# Goals:
1. Which parameters on the 3D data manipulation page are given the type "bool, optional"?
2. Answer these questions about the 3D data manipulation page:
(a) What is the default value of crop_shape in the function signature?
(b) In what range must the values of ov lie?
(c) What type is X_train returned as?
3. Can you rename "cross validation" to "cross-validation" and give the 3D data manipulation page again, starting at "Load train and" and ending at "between 0 and 1)."?

# Excerpted text:

┄┄┄┄┄┄┄┄┄┄

3D Data manipulation

biapy.data.data_3D_manipulation.load_and_prepare_3D_data(train_path, train_mask_path, cross_val=False, cross_val_nsplits=5, cross_val_fold=1, val_split=0.1, seed=0, shuffle_val=True, crop_shape=(80, 80, 80, 1), y_upscaling=(1, 1, 1), random_crops_in_DA=False, ov=(0, 0, 0), padding=(0, 0, 0), minimum_foreground_perc=-1, reflect_to_complete_shape=False, convert_to_rgb=False, preprocess_cfg=None, is_y_mask=False, preprocess_f=None)[source]

Load train and validation images from the given paths to create 3D data.

Parameters:
  • train_path (str) – Path to the training data.

  • train_mask_path (str) – Path to the training data masks.

  • cross_val (bool, optional) – Whether to use cross validation or not.

  • cross_val_nsplits (int, optional) – Number of folds for the cross validation.

  • cross_val_fold (int, optional) – Number of the fold to be used as validation.

  • val_split (float, optional) – % of the train data used as validation (value between 0 and 1).

  • seed (int, optional) – Seed value.

  • shuffle_val (bool, optional) – Take random training examples to create validation data.

  • crop_shape (4D tuple) – Shape of the train subvolumes to create. E.g. (z, y, x, channels).

  • y_upscaling (Tuple of 3 ints, optional) – Upscaling to be done when loading Y data. Use for super-resolution workflow.

  • random_crops_in_DA (bool, optional) – To advice the method that not preparation of the data must be done, as random subvolumes will be created on DA, and the whole volume will be used for that.

  • ov (Tuple of 3 floats, optional) – Amount of minimum overlap on x, y and z dimensions. The values must be on range [0, 1), that is, 0% or 99% of overlap. E. g. (z, y, x).

  • padding (Tuple of ints, optional) – Size of padding to be added on each axis (z, y, x). E.g. (24, 24, 24).

  • minimum_foreground_perc (float, optional) – Minimum percetnage of foreground that a sample need to have no not be discarded.

  • reflect_to_complete_shape (bool, optional) – Wheter to increase the shape of the dimension that have less size than selected patch size padding it with ‘reflect’.

  • self_supervised_args (dict, optional) – Arguments to create ground truth data for self-supervised workflow.

  • convert_to_rgb (bool, optional) – In case RGB images are expected, e.g. if crop_shape channel is 3, those images that are grayscale are converted into RGB.

  • preprocess_cfg (dict, optional) – Configuration parameters for preprocessing, is necessary in case you want to apply any preprocessing.

  • is_y_mask (bool, optional) – Whether the data are masks. It is used to control the preprocessing of the data.

  • preprocess_f (function, optional) – The preprocessing function, is necessary in case you want to apply any preprocessing.

Returns:

  • X_train (5D Numpy array) – Train images. E.g. (num_of_images, z, y, x, channels).

  • Y_train (5D Numpy array) – Train images’ mask. E.g. (num_of_images, z, y, x, channels).

  • X_val (5D Numpy array, optional) – Validation images (val_split > 0). E.g. (num_of_images, z, y, x, channels).

┄┄┄┄┄┄┄┄┄┄

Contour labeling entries

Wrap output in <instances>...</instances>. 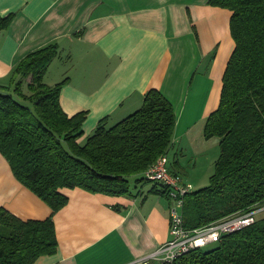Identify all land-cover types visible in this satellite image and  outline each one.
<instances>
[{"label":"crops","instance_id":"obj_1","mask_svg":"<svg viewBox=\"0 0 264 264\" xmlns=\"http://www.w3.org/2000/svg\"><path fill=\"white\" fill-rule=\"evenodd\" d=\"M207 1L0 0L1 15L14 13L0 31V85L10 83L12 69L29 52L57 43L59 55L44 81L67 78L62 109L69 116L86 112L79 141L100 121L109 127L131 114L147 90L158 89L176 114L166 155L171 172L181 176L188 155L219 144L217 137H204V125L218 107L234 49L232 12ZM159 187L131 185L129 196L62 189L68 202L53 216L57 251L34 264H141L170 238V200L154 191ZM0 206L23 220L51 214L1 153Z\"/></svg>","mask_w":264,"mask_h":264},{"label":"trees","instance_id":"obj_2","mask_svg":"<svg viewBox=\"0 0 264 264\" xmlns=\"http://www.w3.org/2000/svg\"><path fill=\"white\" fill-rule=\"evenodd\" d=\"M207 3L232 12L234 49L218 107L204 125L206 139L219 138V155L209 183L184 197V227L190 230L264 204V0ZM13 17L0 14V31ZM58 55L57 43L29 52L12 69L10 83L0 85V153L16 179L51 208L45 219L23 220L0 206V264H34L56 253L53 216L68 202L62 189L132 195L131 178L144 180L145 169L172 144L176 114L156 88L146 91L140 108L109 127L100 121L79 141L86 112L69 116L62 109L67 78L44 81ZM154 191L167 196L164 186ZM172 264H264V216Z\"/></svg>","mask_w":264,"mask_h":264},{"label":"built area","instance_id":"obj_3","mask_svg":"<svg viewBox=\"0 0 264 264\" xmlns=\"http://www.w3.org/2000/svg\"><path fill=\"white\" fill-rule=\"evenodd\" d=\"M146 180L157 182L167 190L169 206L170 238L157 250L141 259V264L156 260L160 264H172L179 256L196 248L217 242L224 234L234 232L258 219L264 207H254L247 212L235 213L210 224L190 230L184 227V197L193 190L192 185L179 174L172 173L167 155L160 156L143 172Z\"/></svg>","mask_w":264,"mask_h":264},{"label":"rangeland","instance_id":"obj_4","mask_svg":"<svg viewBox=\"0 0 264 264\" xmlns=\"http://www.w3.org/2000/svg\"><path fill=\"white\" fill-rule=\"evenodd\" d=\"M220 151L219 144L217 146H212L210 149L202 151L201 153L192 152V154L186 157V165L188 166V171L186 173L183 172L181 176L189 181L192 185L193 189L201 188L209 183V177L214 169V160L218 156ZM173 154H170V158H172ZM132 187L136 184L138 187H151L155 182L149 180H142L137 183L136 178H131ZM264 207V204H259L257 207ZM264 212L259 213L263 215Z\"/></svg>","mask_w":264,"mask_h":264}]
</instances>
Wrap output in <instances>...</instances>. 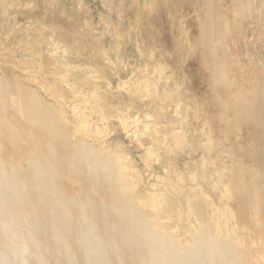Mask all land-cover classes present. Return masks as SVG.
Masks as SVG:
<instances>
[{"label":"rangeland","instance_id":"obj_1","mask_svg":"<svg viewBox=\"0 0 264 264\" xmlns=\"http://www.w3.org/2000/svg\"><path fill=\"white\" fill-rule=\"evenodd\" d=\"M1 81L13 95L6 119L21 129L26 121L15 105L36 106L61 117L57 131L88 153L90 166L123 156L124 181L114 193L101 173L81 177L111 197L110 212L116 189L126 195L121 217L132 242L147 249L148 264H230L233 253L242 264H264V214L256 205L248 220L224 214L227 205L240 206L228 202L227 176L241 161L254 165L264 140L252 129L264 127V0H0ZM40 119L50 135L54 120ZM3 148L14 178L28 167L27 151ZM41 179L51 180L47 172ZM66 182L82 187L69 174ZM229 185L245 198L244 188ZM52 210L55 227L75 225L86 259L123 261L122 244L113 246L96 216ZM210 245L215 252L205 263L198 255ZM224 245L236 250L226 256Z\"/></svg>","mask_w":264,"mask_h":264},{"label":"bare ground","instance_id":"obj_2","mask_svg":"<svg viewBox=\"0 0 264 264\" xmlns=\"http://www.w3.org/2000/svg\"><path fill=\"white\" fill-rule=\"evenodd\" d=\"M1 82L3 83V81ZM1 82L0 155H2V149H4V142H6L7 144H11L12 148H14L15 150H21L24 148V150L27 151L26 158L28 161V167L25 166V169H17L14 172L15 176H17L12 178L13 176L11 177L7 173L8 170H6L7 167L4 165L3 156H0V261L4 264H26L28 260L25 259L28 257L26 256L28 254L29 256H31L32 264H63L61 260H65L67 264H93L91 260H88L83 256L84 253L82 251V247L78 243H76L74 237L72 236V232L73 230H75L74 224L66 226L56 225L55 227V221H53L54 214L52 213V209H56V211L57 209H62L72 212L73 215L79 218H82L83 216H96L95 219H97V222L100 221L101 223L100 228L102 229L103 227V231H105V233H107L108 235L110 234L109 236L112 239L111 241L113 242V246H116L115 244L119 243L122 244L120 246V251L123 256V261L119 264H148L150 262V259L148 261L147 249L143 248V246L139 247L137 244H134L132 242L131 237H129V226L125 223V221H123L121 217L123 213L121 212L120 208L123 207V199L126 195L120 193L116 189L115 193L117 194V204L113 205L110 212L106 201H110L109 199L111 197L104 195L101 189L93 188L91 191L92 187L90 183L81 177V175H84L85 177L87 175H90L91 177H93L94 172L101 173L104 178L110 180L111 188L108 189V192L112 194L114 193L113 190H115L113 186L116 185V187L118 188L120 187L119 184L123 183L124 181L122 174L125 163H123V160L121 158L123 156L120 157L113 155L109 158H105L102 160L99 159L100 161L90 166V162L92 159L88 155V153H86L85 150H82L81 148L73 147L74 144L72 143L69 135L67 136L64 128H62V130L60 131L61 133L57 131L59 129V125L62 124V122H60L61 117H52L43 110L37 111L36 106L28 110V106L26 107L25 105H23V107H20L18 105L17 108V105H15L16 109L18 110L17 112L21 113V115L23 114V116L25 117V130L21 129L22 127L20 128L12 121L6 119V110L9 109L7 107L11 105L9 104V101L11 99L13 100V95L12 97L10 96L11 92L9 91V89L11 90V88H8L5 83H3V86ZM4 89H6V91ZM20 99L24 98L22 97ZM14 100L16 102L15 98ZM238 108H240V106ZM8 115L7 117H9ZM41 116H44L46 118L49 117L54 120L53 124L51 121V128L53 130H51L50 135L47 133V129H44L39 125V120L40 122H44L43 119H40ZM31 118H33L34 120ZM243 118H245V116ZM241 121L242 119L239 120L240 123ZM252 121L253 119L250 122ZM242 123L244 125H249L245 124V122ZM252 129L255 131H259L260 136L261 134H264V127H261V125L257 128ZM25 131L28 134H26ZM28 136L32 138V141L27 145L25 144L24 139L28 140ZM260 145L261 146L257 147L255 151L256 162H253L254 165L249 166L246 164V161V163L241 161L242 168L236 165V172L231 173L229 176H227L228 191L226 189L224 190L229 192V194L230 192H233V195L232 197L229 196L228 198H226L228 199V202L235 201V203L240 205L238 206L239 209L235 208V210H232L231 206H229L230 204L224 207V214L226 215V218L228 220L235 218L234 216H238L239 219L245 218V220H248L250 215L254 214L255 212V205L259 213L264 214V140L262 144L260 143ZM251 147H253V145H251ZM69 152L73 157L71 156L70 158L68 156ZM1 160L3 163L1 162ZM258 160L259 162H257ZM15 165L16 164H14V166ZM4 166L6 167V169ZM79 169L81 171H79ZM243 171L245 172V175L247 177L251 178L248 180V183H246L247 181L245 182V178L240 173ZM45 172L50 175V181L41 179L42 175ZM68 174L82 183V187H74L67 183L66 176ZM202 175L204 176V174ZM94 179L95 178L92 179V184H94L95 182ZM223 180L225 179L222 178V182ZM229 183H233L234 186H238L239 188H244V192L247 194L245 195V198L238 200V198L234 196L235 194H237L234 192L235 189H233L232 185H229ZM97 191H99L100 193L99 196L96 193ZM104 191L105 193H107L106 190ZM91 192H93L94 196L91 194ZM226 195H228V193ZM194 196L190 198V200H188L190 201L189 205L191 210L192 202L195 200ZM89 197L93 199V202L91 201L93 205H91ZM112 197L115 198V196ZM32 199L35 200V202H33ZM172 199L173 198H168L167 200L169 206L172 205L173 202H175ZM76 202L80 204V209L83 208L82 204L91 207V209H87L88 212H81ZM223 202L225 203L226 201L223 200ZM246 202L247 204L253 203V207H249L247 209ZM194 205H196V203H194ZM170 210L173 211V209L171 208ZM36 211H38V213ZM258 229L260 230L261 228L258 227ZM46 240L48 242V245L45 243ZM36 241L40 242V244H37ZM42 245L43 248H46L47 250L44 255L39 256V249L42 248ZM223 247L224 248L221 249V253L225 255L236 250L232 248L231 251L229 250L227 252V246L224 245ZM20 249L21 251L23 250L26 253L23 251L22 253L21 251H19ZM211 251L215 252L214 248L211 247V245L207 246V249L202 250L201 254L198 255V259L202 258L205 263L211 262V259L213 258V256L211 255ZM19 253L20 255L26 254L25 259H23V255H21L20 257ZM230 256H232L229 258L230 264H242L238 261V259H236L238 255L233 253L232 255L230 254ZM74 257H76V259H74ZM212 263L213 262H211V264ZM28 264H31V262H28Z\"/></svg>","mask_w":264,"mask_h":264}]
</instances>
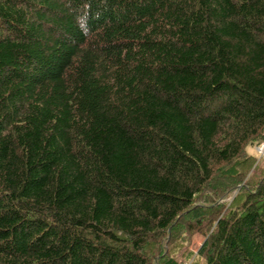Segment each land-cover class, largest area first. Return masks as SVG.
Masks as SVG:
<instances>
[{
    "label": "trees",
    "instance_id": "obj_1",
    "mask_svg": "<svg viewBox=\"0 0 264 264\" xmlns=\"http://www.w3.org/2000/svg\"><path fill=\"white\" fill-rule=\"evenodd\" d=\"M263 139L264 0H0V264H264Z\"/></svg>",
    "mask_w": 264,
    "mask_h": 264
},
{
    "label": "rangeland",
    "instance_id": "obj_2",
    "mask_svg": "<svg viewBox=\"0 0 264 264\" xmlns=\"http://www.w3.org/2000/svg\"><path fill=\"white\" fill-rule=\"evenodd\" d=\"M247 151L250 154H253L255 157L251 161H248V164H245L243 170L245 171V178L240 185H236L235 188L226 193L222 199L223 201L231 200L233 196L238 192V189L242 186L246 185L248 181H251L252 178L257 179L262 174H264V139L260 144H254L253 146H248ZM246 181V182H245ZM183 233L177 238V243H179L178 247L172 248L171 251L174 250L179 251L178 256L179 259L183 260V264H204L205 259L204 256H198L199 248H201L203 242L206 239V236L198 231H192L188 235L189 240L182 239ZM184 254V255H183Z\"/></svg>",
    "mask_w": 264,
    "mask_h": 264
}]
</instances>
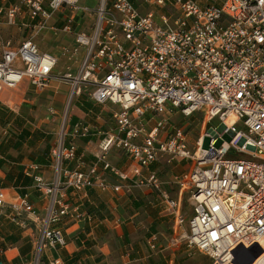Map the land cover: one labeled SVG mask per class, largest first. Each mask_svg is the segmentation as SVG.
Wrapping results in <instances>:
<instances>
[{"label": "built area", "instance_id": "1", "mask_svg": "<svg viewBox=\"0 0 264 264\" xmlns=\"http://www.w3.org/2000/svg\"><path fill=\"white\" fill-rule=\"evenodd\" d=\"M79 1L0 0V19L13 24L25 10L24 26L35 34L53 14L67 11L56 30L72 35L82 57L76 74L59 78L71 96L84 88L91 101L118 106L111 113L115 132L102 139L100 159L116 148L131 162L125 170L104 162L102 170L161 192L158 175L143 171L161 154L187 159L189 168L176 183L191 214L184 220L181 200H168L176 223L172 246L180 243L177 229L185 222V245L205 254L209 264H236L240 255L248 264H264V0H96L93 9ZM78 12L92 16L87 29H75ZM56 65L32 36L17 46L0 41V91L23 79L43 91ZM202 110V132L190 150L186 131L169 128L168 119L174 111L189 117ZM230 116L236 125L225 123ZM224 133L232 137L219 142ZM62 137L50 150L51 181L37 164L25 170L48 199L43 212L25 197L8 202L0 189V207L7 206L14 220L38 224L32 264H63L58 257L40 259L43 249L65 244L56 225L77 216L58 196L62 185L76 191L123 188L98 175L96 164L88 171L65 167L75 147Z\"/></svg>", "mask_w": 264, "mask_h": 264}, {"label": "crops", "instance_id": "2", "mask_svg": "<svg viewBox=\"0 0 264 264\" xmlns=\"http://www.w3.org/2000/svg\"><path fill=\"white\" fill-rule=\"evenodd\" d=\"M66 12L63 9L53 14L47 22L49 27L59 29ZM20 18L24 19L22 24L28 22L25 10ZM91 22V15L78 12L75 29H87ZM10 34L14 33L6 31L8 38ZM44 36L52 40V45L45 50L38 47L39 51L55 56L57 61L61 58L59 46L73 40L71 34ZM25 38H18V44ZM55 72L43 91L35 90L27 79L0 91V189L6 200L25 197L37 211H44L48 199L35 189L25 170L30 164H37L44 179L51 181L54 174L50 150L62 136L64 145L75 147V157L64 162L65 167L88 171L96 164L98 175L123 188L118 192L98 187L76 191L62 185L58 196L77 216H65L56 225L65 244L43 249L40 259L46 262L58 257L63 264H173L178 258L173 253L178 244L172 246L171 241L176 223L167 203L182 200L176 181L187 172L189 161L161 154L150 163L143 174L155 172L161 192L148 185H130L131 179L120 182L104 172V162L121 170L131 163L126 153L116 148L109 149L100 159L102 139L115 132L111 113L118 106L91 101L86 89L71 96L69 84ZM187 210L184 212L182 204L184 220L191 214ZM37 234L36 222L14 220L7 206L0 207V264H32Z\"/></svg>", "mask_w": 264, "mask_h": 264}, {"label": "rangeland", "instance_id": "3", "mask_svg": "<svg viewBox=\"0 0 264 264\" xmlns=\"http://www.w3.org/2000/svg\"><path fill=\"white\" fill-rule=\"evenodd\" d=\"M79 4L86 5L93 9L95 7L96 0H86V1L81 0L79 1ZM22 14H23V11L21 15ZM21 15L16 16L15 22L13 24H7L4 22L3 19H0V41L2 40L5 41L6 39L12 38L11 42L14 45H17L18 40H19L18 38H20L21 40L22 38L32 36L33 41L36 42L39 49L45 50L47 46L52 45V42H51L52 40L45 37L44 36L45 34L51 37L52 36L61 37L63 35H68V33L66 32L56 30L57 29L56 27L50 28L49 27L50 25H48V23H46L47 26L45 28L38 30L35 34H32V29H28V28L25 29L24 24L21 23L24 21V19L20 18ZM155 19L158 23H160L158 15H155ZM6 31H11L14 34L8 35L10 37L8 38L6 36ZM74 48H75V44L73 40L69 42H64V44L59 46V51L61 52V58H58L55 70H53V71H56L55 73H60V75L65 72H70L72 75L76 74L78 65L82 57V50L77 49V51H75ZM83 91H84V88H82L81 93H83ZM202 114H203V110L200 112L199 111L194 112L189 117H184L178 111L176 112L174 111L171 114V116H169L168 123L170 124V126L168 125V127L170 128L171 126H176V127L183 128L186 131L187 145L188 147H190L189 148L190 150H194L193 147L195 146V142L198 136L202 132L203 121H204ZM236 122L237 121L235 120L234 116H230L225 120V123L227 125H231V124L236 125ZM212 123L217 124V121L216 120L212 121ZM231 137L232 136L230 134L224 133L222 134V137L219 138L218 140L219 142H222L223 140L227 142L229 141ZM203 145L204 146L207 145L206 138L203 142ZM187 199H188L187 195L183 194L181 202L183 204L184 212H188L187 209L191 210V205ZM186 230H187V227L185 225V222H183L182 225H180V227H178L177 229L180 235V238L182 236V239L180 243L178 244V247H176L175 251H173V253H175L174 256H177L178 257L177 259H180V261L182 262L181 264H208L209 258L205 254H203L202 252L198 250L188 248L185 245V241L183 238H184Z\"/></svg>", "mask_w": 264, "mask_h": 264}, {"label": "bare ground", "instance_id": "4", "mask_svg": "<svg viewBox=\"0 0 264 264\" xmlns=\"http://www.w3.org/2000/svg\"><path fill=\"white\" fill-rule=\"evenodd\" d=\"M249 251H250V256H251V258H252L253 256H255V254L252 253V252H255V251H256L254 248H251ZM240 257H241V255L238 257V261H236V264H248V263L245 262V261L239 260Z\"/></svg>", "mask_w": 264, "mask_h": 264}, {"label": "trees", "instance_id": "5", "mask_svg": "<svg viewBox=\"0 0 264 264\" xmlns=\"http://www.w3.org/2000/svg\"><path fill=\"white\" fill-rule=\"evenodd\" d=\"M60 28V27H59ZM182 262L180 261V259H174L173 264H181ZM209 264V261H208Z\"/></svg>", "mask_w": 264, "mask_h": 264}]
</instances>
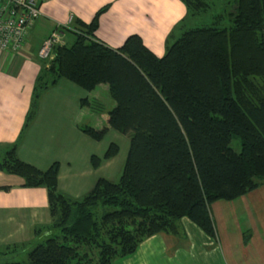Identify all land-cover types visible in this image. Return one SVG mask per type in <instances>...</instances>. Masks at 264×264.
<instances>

┄┄┄┄┄┄┄┄┄┄

# Solutions per task:
1. cross_val, shuffle_val, random_crops_in_DA, reflect_to_complete_shape, convert_to_rgb, is_y_mask

2.
(a) (80, 80, 80, 1)
(b) [0, 1)
(c) A 5D Numpy array

3.
Load train and validation images from the given paths to create 3D data.

Parameters:
  • train_path (str) – Path to the training data.

  • train_mask_path (str) – Path to the training data masks.

  • cross_val (bool, optional) – Whether to use cross-validation or not.

  • cross_val_nsplits (int, optional) – Number of folds for the cross-validation.

  • cross_val_fold (int, optional) – Number of the fold to be used as validation.

  • val_split (float, optional) – % of the train data used as validation (value between 0 and 1).